On Zero-Defect Software

I have recently heard companies marketing their software as having zero defects. I find this very hard to believe. Even Praxis doesn't claim no bugs. First I want to talk about why I don't buy this. Then I'll talk about what it really means. Last I'll discuss ways to cope with bugs.

Unless you are making use of both extensive unit and functional tests AND formal methods, this claim is little more than arrogance. And I quote from the Ten Commandments of Formal Methods.

One can never have absolute correctness, and to suggest that one can is ludicrous.

Everyone likes to believe they've written flawless software. But even if it works for you, your manager, and the client, that doesn't mean it's free of defects. It could still fail tomorrow. Many bugs will never show up unless the code is ported to another machine or the environment changes significantly.

The number of possible states any program can take on becomes astronomically large very quickly. Think thousands of if statements, variables, loops, threads, sockets, files, and user input. And it's very easy to make a mistake, even if you are carefully every step of the way, which most people are not.

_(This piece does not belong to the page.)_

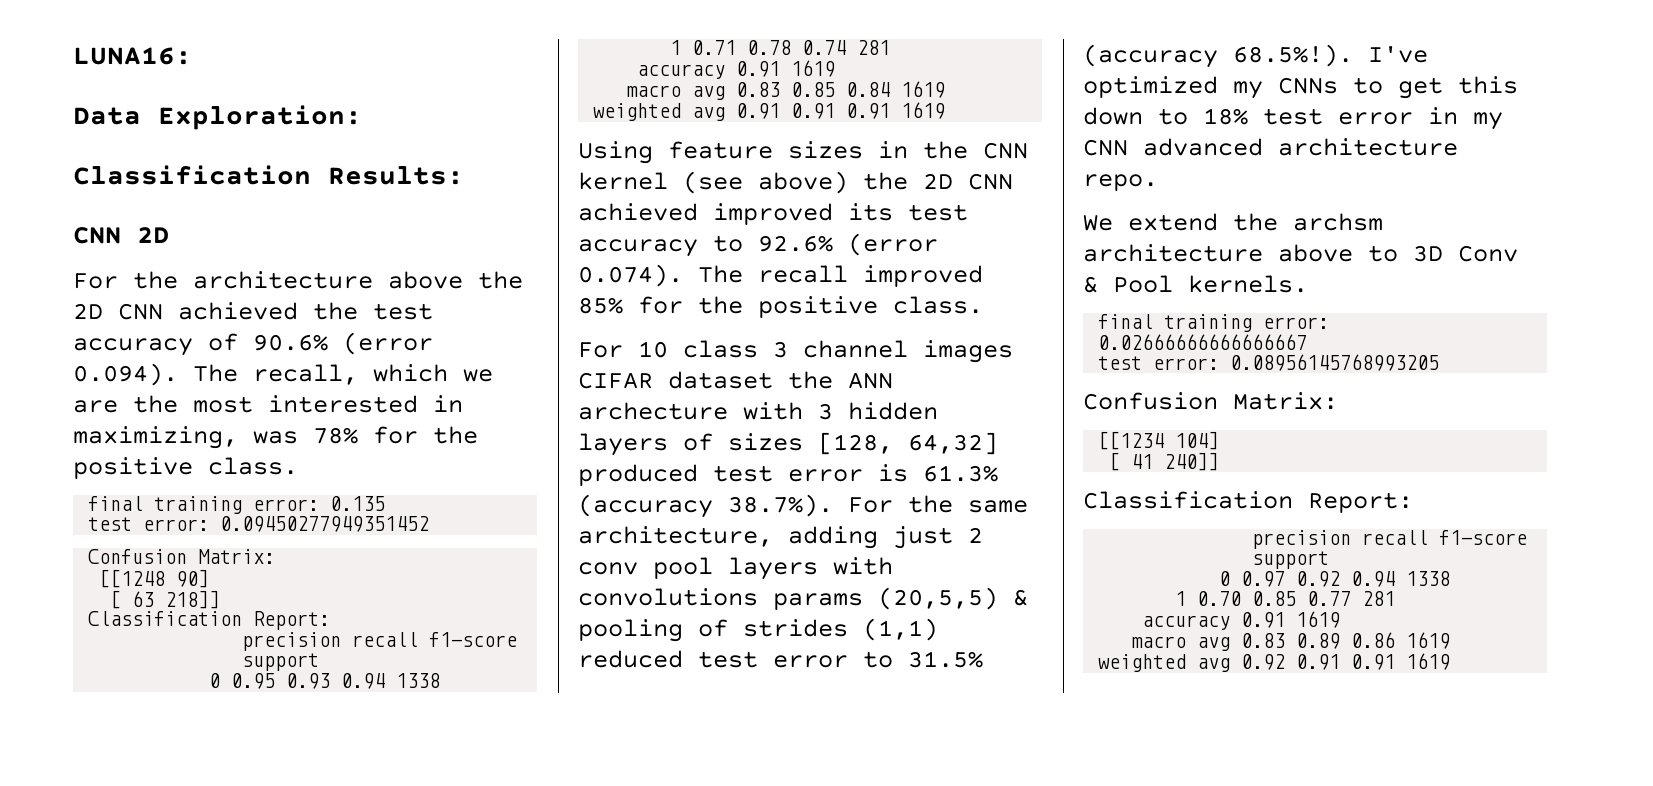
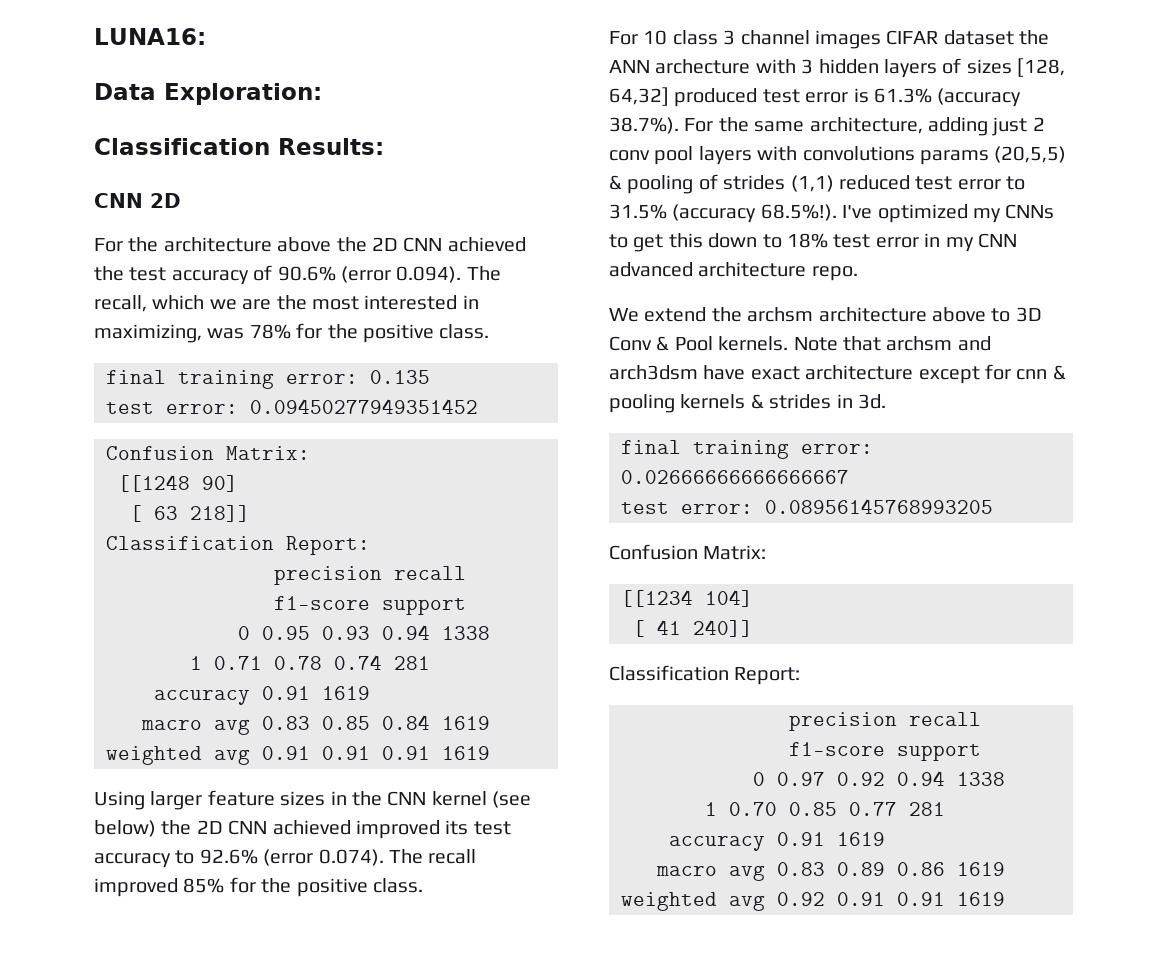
(653, 152) none -> [150,791,203,810] larger
[758,171,848,194] above) -> [94,820,156,837] below)
(1308, 284) none -> [793,336,991,351] [609,364,1066,384] [609,394,886,413] Note that archsm and arch3dsm have exact architecture except for cnn & pooling kernels & strides in 3d.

Large, complex systems are written by many people. There are always assumptions that are undocumented or misunderstood by the next person. Assumptions may be made by the original implementor without him even having realized it.

Software runs on software which runs on hardware. Even if your code really is perfect, your software is not. The compiler you used will have bugs. The OS your software runs on will have bugs. The libraries your code calls will have bugs, which means your software will have bugs. And then, of course, there's hardware which can also have bugs. Maybe a slightly more appropriate name would be zero-defect source code.

Suppose you have done very careful design, peer review, and testing at every level from the smallest functions to the highest level functional tests. You will have LESS bugs. A lot less. But if you really want to get rid of defects, you'll want to use formal methods. This is a process whereby you try to prove the correctness of your code. But I don't buy that it will reduce defects to zero for two reasons.

1) I got a brief introduction to formal methods in one of my software engineering classes. The idea is you try to prove things like the value of a variable is always valid within a for loop. You careful document pre and post conditions, etc. But techniques of this sort will only work on a small unit of code. You can verify individual functions this way. But try proving the correctness of a multi-threaded server with IO coming from the hard disks and over various ports. There are an enormous number of simultaneously interacting parts. At the very least, you're going to need some very powerful math such as dynamic logic. Good luck!

A simple for loop in C is one thing. But most modern languages are far more complicated and farther from the machine level. For example, if you're using C++, destructor code executes without you explicitly telling it to do so. The operator overloading rules and inheritance rules can be quite complex. There is a lot of room to make a proof mistake simply due to lack of visibility of what the code is doing or lack of understanding of the compiler. Do you have the language designer or the compiler writer working on your formal tests?

2) Most important math proofs are relatively short, say between a few lines and 100 pages in the more extreme cases. These proofs are peer reviewed by many very smart people over a long period of time. And in some sense, math proofs are simpler than code proofs because they're like one long sequential function broken into many very simple steps. And still, mistakes are made. Is there any reason why if I make a silly mistake in a for loop, I'm not just as likely to make a silly mistake proving the correctness of that loop?

Now, having said that, I did some googling for zero-defect software, and it seems that zero-defect does not actually mean zero-defect. Huh? This article and this one explain. I was not able to find much more information or even a little about the origins of the phrase.

But one must wonder about the very poorly chosen words. It seems too intentional to be a mistake. It sounds like a marketing gimmick, that is, a lie. I'm sure you're familiar with the fact that the size of a CRT isn't actually its true size. The marketing term for megabyte and gigabyte are different from the precise mathematical definition. (This has caused me confusion and headaches.) Just about any technology you buy will be sold to you in some form of a lie if marketing has done their job well. I've even heard of negative design aspects being sold as features. How would you know any better? You're just the ignorant consumer. Even the clock speed hype of previous generations of computer chips was an implicit lie. Notice that aspect isn't hyped up anymore.

I don't know about you. But I would not be very happy if I was told my software had zero defects and then something went wrong. Even if I only heard stories about problems, I would be upset.

Most software is not mission-critical. Defects are acceptable. If you are part of a team responsible for the design and implementation of code used in a nuclear power plant or a control system where lives are at stake, I hope everyone on that team has been trained to use formal methods, testing methodologies, testing tools, and whatever else is available. I hope the code also goes through a long peer review process.

In most other cases, the problem with buggy code is that it effects millions, and the model of development is faulty. Open source solves many of the issues. If the code is used by many people, it will receive a very thorough review process. So, the more users, the less bugs. It's possible for users to fix the bugs themselves. You don't have to wait three years for a new release to correct a bug. Releases are immediate (to some degree). Please read The Cathedral & the Bazaar.

Another kind of software I consider distinct from the previous two kinds are custom, in-house software and web services. Open sourcing the code probably won't do much good since the software is only of interest to you. In this case, some level of QA would be necessary, but not as much as in the mission-critical case.